You may want to start here: http://en.wikipedia.org/wiki/Theory_of_the_firm

My personal theory is that this is mainly about the primate dominance dynamic. Markets really do work better, but too many people would rather be the alpha monkey to care about little things like organizational effectiveness.

Of course, to bring this back on topic, as a software guy I'm inclined to think it's a hardware problem.

Since you're referring to the Wikipedia page, you are probably aware that there is a reasonable economic answer related to transaction costs and asymmetric information:

"Instead, for Coase the main reason to establish a firm is to avoid some of the transaction costs of using the price mechanism.

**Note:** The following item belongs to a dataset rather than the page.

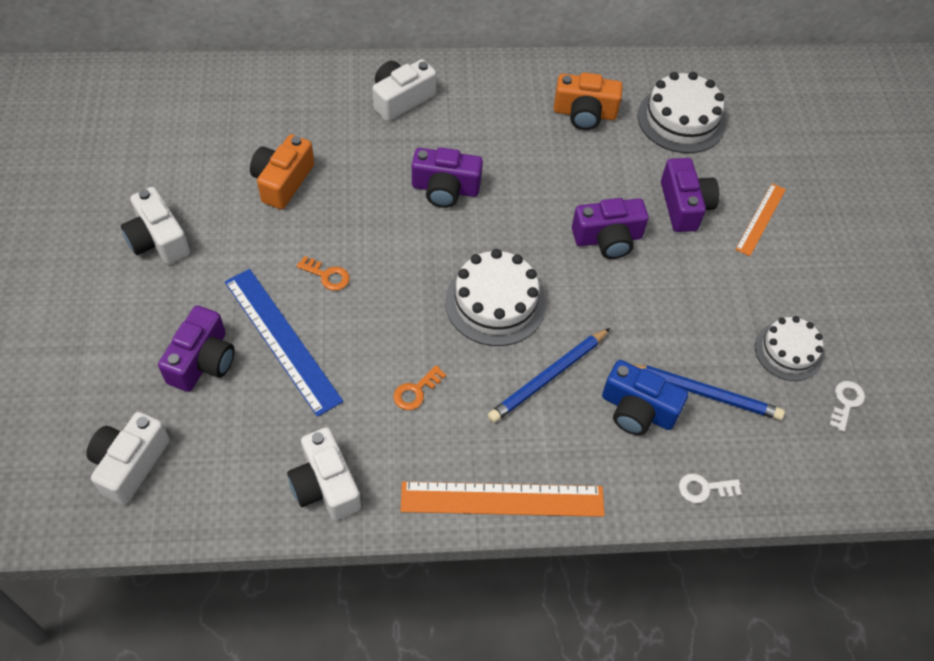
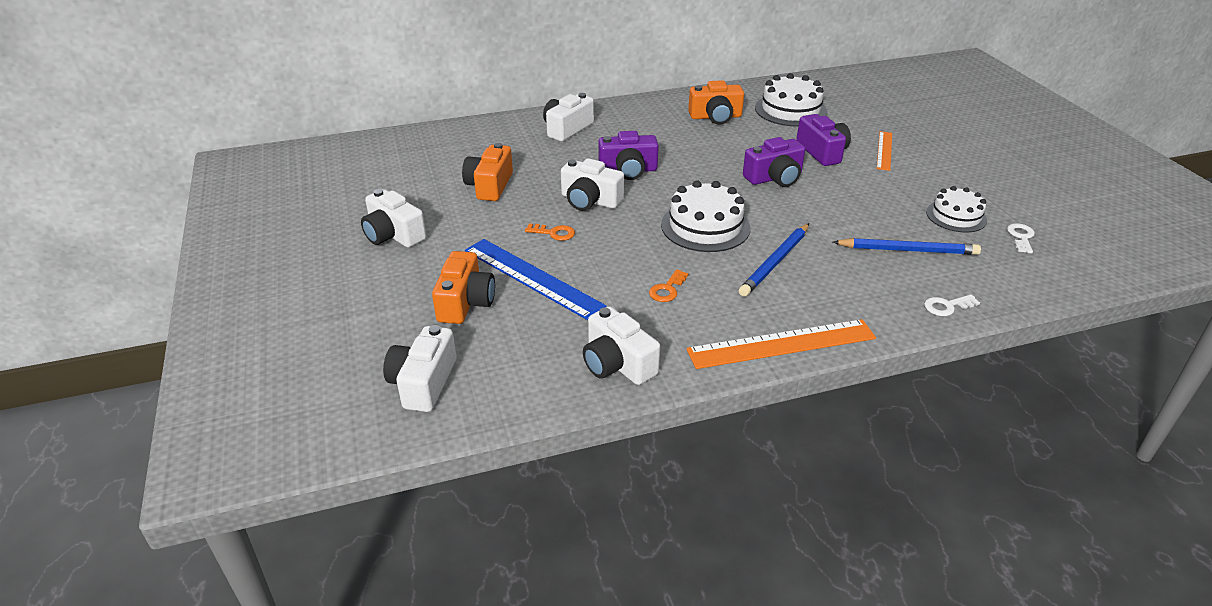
camera: 10 degrees left, 20 degrees down
purple camera [158,306,235,392] -> orange camera [432,251,495,324]
blue camera [602,360,688,435] -> none
none -> white camera [561,158,624,211]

These include discovering relevant prices (which can be reduced but not eliminated by purchasing this information through specialists), as well as the costs of negotiating and writing enforceable contracts for each transaction (which can be large if there is uncertainty). Moreover, contracts in an uncertain world will necessarily be incomplete and have to be frequently re-negotiated. The costs of haggling about division of surplus, particularly if there is asymmetric information and asset specificity, may be considerable."

They're also planned economies and run by politbyro.
Isn't state controlling everything normal for Java? Now if you tried to write OCaml...
Some programmers prefer to intermingle functional code with imperative code, while others do not: they believe in the separation of Church and state.
An architect, an engineer and a programmer are discussing God:

Architect: Of course God was an architect! Look at the world! It's so beautiful and well composed!

Engineer: Nah, you don't know what you're saying! God was an engineer! Look at the universe and all it contains!

Programmer: Pfft... who do you think created chaos?